--- Given entries ---

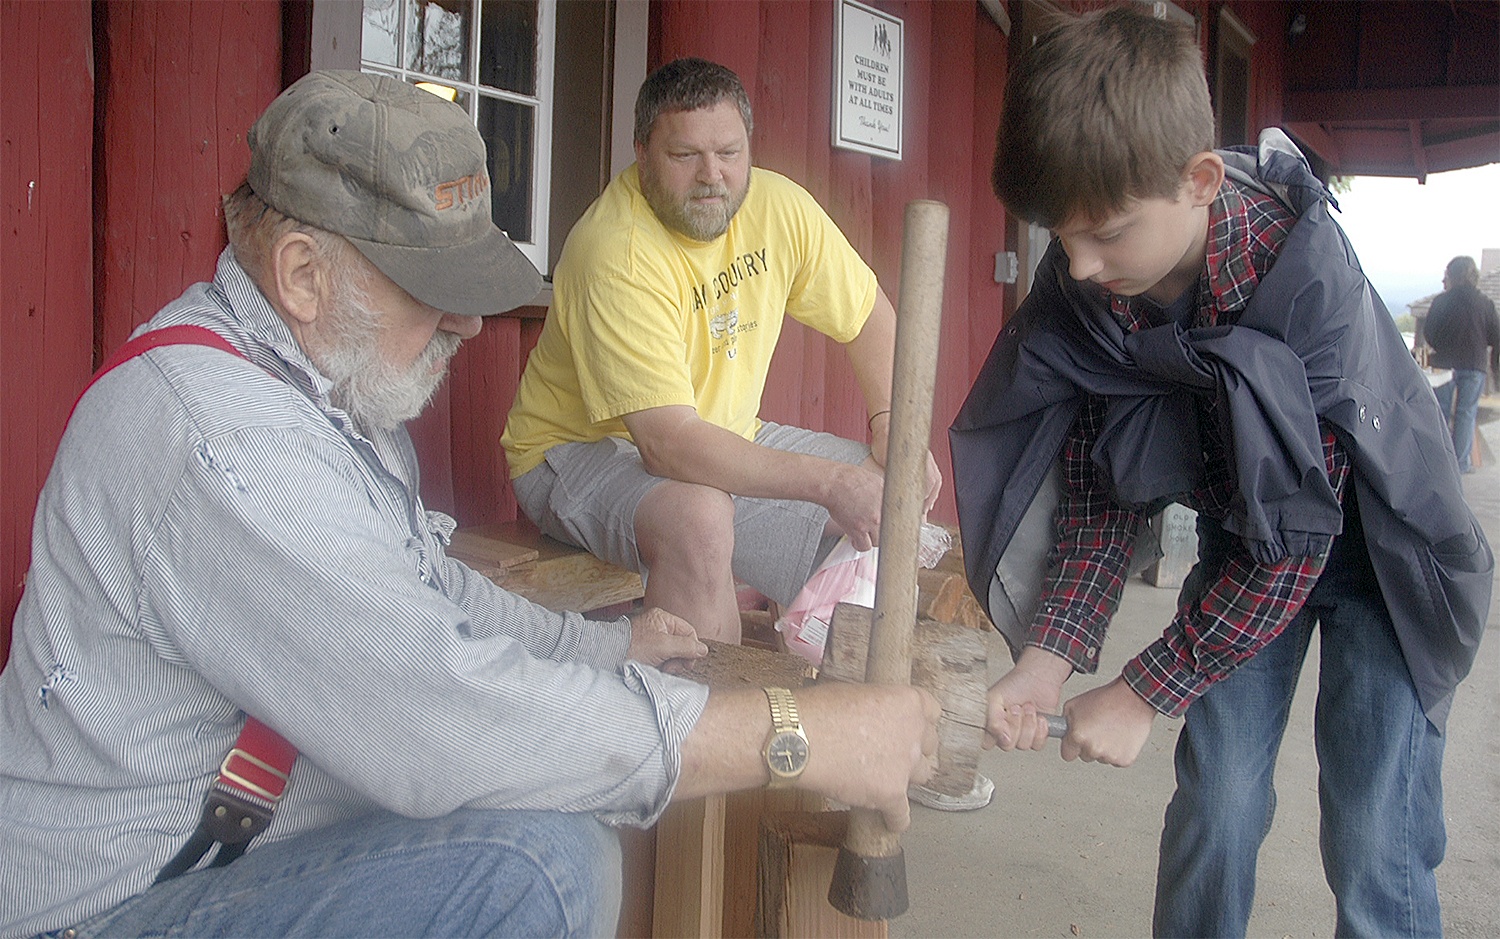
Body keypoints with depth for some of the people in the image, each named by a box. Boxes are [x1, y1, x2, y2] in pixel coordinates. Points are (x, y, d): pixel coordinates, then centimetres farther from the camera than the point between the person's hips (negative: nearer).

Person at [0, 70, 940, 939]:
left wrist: (608, 643, 18)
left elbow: (430, 595, 23)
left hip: (251, 843, 10)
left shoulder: (326, 383, 9)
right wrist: (794, 733, -31)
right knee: (537, 862, -30)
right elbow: (441, 718, -35)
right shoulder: (216, 429, -27)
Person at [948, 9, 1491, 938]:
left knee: (1373, 835, -5)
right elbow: (1102, 491, -7)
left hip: (1376, 541, -4)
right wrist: (1049, 657, -17)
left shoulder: (1302, 270, -33)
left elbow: (1296, 534, -29)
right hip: (1244, 539, 4)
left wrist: (1144, 693, -25)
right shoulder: (1080, 288, -17)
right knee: (1216, 796, 2)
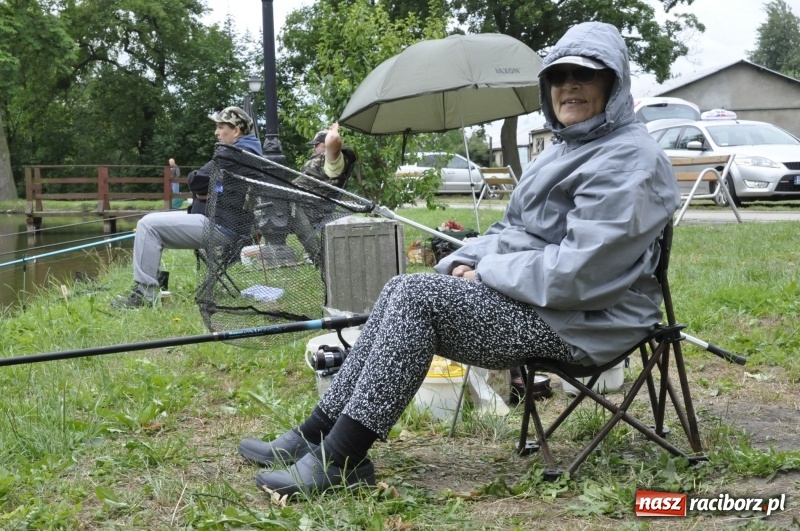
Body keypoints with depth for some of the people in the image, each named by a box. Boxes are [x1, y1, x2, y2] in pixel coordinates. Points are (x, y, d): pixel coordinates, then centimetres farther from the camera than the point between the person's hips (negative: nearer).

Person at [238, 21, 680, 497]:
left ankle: (338, 459, -20)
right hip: (533, 298, 10)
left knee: (417, 295, -22)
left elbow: (580, 269, -23)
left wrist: (484, 275, -14)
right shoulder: (568, 150, 18)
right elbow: (512, 230, 21)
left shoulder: (629, 160, -14)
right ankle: (315, 435, -5)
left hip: (583, 321, -10)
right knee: (402, 290, -5)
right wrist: (466, 262, 0)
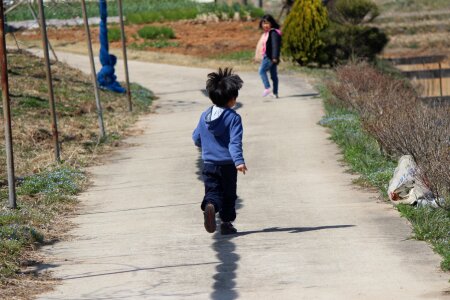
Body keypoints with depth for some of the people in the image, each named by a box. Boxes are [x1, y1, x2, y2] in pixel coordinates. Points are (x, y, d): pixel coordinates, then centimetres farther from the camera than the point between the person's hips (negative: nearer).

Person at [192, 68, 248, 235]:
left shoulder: (204, 116, 4)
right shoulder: (233, 117, -11)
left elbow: (196, 139, 13)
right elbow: (235, 142, -21)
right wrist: (239, 161, -26)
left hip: (209, 164, 3)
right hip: (227, 165, -3)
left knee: (212, 191, 1)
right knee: (228, 195, 13)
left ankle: (210, 206, -31)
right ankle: (226, 223, 16)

---

◆ **Action item**
Each line above with the string "knee" in it should be located and copied.

◆ **Task solution**
right knee: (537, 862, -30)
left knee: (1373, 835, -5)
right knee: (1216, 796, 2)
left knee: (417, 295, -22)
right knee: (402, 290, -5)
left knee: (212, 191, 1)
right knee: (228, 195, 13)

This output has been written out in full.